“Changes to our neighborhoods and communities can be a good thing. Displacing families from their historic neighborhoods is a bad thing. Only by mandating responsible development can we solve the problem.”
– Arturo Carmona
Every family and individual has a dream of having a home to call their own. This dream is being severely threatened for large parts of our communities by out-of-control housing costs. Today, many families and individuals are unable to afford renting a home, much less buying one. This is displacing working families from their historic neighborhoods.
To add to the stress, a large portion of working people have yet to recover from the housing crisis and recession of 2008. Although our financial institutions were bailed out and protected, the average American family was left behind.
To help address the serious and rapidly growing housing needs of our communities, we must do the following:
- Undergo an Affordable Housing Revolution
Ensure that all levels of government commit to mandating more development of affordable housing by developers.
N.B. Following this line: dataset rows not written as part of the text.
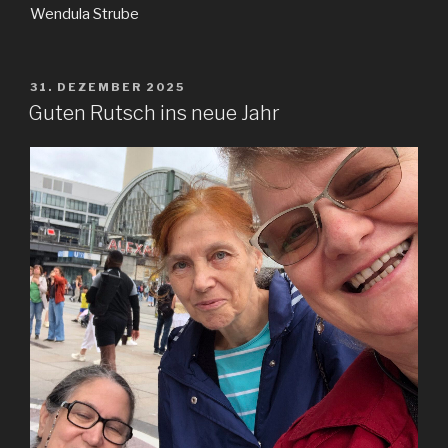
Wendula Strube
VERÖFFENTLICHT
31. DEZEMBER 2025
AM
Guten Rutsch ins neue Jahr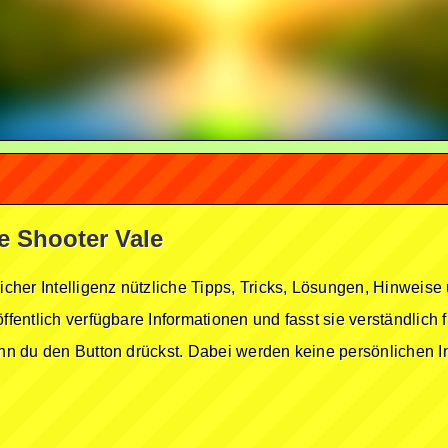
le Shooter Vale
licher Intelligenz nützliche Tipps, Tricks, Lösungen, Hinwei
öffentlich verfügbare Informationen und fasst sie verständlich
enn du den Button drückst. Dabei werden keine persönlichen In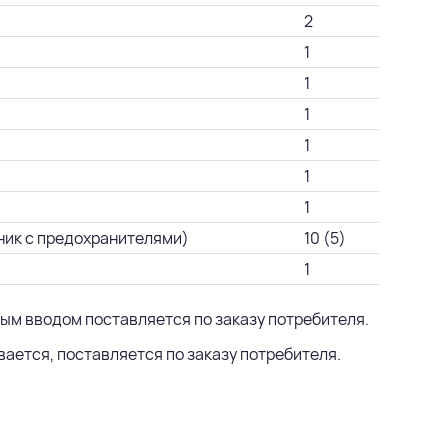
2
1
1
1
1
1
1
ник с предохранителями)
10 (5)
1
ным вводом поставляется по заказу потребителя.
ается, поставляется по заказу потребителя.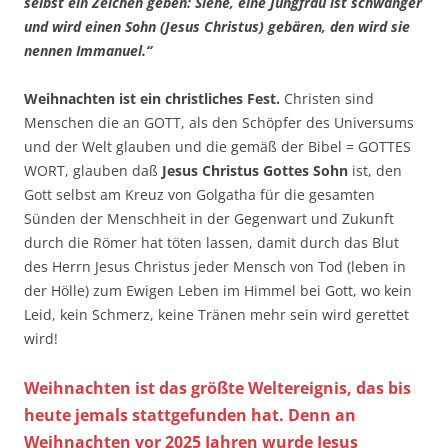
selbst ein Zeichen geben: Siehe, eine Jungfrau ist schwanger
und wird einen Sohn (Jesus Christus) gebären, den wird sie
nennen Immanuel.“
Weihnachten ist ein christliches Fest.
Christen sind
Menschen die an GOTT, als den Schöpfer des Universums
und der Welt glauben und die gemäß der Bibel = GOTTES
WORT, glauben daß
Jesus Christus Gottes Sohn
ist, den
Gott selbst am Kreuz von Golgatha für die gesamten
Sünden der Menschheit in der Gegenwart und Zukunft
durch die Römer hat töten lassen, damit durch das Blut
des Herrn Jesus Christus jeder Mensch von Tod (leben in
der Hölle) zum Ewigen Leben im Himmel bei Gott, wo kein
Leid, kein Schmerz, keine Tränen mehr sein wird gerettet
wird!
Weihnachten ist das größte Weltereignis, das bis
heute jemals stattgefunden hat. Denn an
Weihnachten vor 2025 Jahren wurde Jesus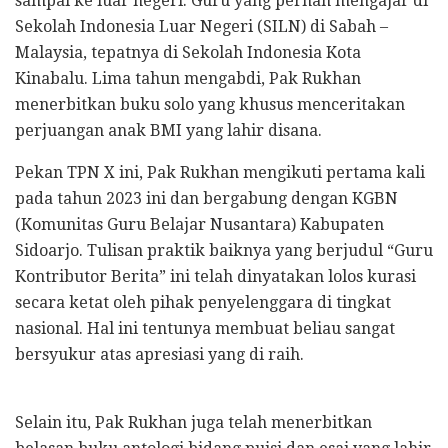
sampai ke luar negeri. Guru yang pernah mengajar di
Sekolah Indonesia Luar Negeri (SILN) di Sabah –
Malaysia, tepatnya di Sekolah Indonesia Kota
Kinabalu. Lima tahun mengabdi, Pak Rukhan
menerbitkan buku solo yang khusus menceritakan
perjuangan anak BMI yang lahir disana.
Pekan TPN X ini, Pak Rukhan mengikuti pertama kali
pada tahun 2023 ini dan bergabung dengan KGBN
(Komunitas Guru Belajar Nusantara) Kabupaten
Sidoarjo. Tulisan praktik baiknya yang berjudul “Guru
Kontributor Berita” ini telah dinyatakan lolos kurasi
secara ketat oleh pihak penyelenggara di tingkat
nasional. Hal ini tentunya membuat beliau sangat
bersyukur atas apresiasi yang di raih.
Selain itu, Pak Rukhan juga telah menerbitkan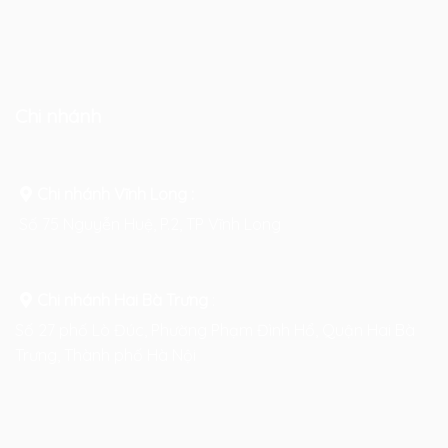
Chi nhánh
Chi nhánh Vĩnh Long :
Số 75 Nguyễn Huệ, P.2, TP Vĩnh Long
Chi nhánh Hai Bà Trưng
:
Số 27 phố Lò Đúc, Phường Phạm Đình Hổ, Quận Hai Bà
Trưng, Thành phố Hà Nội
It is unacceptable that our elected officials allow developers to build new neighborhoods or gentrify our existing neighborhoods with high-priced homes and condo units that the average family cannot afford.
- Expand Access
We must support and expand existing first-time home-buyer programs that are operated through the United States Department of Housing and Urban Development (HUD) and the Department of Agriculture’s Rural Development program.
- Protect Consumers
We must protect the Consumer Financial Protection Bureau (CFPB) from being dismantled by the current administration and Congress. The CFPB has ensured that mortgage lenders disclose in clear language all potential costs to borrowers. Protecting the rights of consumers is crucial to increasing home ownership.
- Protect Working- and Middle-Class Families
For many working and middle class families, the mortgage interest tax deduction is key to affording their homes. It is unacceptable that the current Republican leadership in Washington, D.C., is willing to provide extensive tax cuts for the 1% while considering removing the mortgage interest tax deduction. We must protect this vital tool in promoting home ownership.